Excerpt:
If this arises, make sure to clearly communicate the situation to your customers. You will need to decide whether you will absorb these costs, or whether your customers will need to pay for them. This is why it is vital to determine your Incoterms, as they will stipulate who is responsible for these costs in your policies.
Whatever you choose to do, make sure to keep your customers informed. If your chosen Incoterms mean the customer will face custom or transport fees, make sure they are aware of this. If your customer is not aware, they could refuse the package. This means you could end up paying for the custom costs and the return of the package.
Current EU law protects EU citizens’ right to return a product within 14 days. However, it isn’t mandatory to offer returns to products shipped outside of the EU. So if you’re a business on either side, it will now be up to you to decide what you offer your customers.
However, our advice remains the same for any international shipment: It is a customer-friendly strategy to offer your customers the option to return if they want to.
Of course, offering returns will not be as easy as before. If you do decide to create a returns strategy, then you could choose from the following options to help your process:
- Outsource your returns to a local partner: Customers can return cheaply to their own country, then the partner can handle the return to your warehouse.
- Collaborate with an international logistics party: Make ready-made labels for the return shipments by making price agreements for both shipments and returns.
- International return solutions: Choose a party that offers a complete return solution on an international level.
Again, no matter what you choose, make sure to clearly communicate what you decide in your Returns Policy so they are aware of the terms they need to follow, and any costs they may incur.
Shipping without a hassle after Brexit
Use Sendcloud with DHL Express or UPS to automate the process of your customs forms. DHL’s Paperless Trade allows you to electronically send customs documents. This eliminates the need to print and physically attach the forms to your shipments. Through Sendcloud, the Customs documents will be automatically forwarded digitally to the carrier. Enter the information for your customs documents and print the label, then your form will be forwarded automatically.
Taking proactive steps to prepare for a post-Brexit world can help manage the impact. Preparing will help put you in front of your competitors and avoid any disadvantageous situations. As well as initiating a strong international shipping strategy, consider the following to continue ensuring your e-commerce store can keep operating effectively.
1: Check Suppliers
Arguably the most important thing to consider is to check your supply chain. Currently where do your products – or parts/materials to make your products – come from? If you predict Brexit could impact your supply chain then begin researching alternative or extra suppliers. This way you avoid any complications like tariffs or custom changes post-Brexit.
2: Stay Informed and Update Policies
Keep informed with the latest news to better assess the impact Brexit will have. Although there’s still some uncertainty, keeping track can help you judge the current forecast and help you prepare.
You will need to update shipping and tariff policies to reflect specific Brexit details. Of course, it is not currently possible to tailor new policies as Brexit is not finalised. But beginning to contemplate draft policies will help get updates ready once things become concrete.
Train staff with these changes in advance to avoid bottlenecks in operations once things change. Pre-warn customers that things are going to change so people aren’t caught off-guard.
As mentioned, many of the new changes – shipping, supply chain, VAT – could result in needing to change prices. Whether deducting VAT or increasing the price due supplies costing more, make sure to prepare this in advance to reduce risks of loss.
As soon as the Brexit transition period is over, we will have more concrete knowledge of how trade will continue between the two entities. We will make sure to update this article accordingly so you’ll have all of the right information available.

Data under study:
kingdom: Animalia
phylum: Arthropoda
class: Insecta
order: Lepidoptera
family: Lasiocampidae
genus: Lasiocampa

Actions to take:
(a) In the article on shipping after Brexit, shorten the paragraph that begins "Arguably the most important thing" into a brief list that keeps its main facts.
(b) Reproduce a passage from the article on shipping after Brexit: begin at the words "If this arises, make" and stop after the words "in your policies.".
(c) Answer these questions from the article on shipping after Brexit:
(i) Current EU law protects EU citizens' right to return a product within how many days?
(ii) Which carriers does the article name for use with Sendcloud to automate customs forms?
(iii) What could a customer do if they are not aware of custom or transport fees?
The material above stands apart from the article on shipping after Brexit.

Responses to the exercise:
(a)
- Checking the supply chain is arguably the most important step.
- Find out where products, or the parts and materials to make them, currently come from.
- If Brexit could affect the supply chain, start looking for alternative or extra suppliers.
- This avoids complications like tariffs or customs changes after Brexit.

(b)
If this arises, make sure to clearly communicate the situation to your customers. You will need to decide whether you will absorb these costs, or whether your customers will need to pay for them. This is why it is vital to determine your Incoterms, as they will stipulate who is responsible for these costs in your policies.

(c)
(i) 14 days
(ii) DHL Express or UPS
(iii) Refuse the package